Question regarding a recent article on informit.com

Alex Martelli aleax at aleax.it
Thu Mar 20 10:04:19 EST 2003


Peter Hansen wrote:

> Ben S wrote:
>> 
>> Are there any good tutorials of examples of list comprehension use? In
>> particular, I'm interested in how to replicate the functionality of
>> reduce?

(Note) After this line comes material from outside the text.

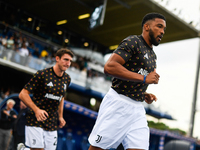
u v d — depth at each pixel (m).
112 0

Map and filter seem easy to do, though.
> 
> Doesn't reduce return a non-list (or at least, isn't it the case that
> it doesn't necessarily return a list the way map and filter do)?

Exactly: reduce CAN return a list (when a list is what's returned by
the function that is its first argument) but that rarely happens.


> An *abuse* of a list comprehension, or a list comprehension in
> conjuction with something else, could probably replicate reduce(),
> but why bother?  reduce() isn't really like map and filter.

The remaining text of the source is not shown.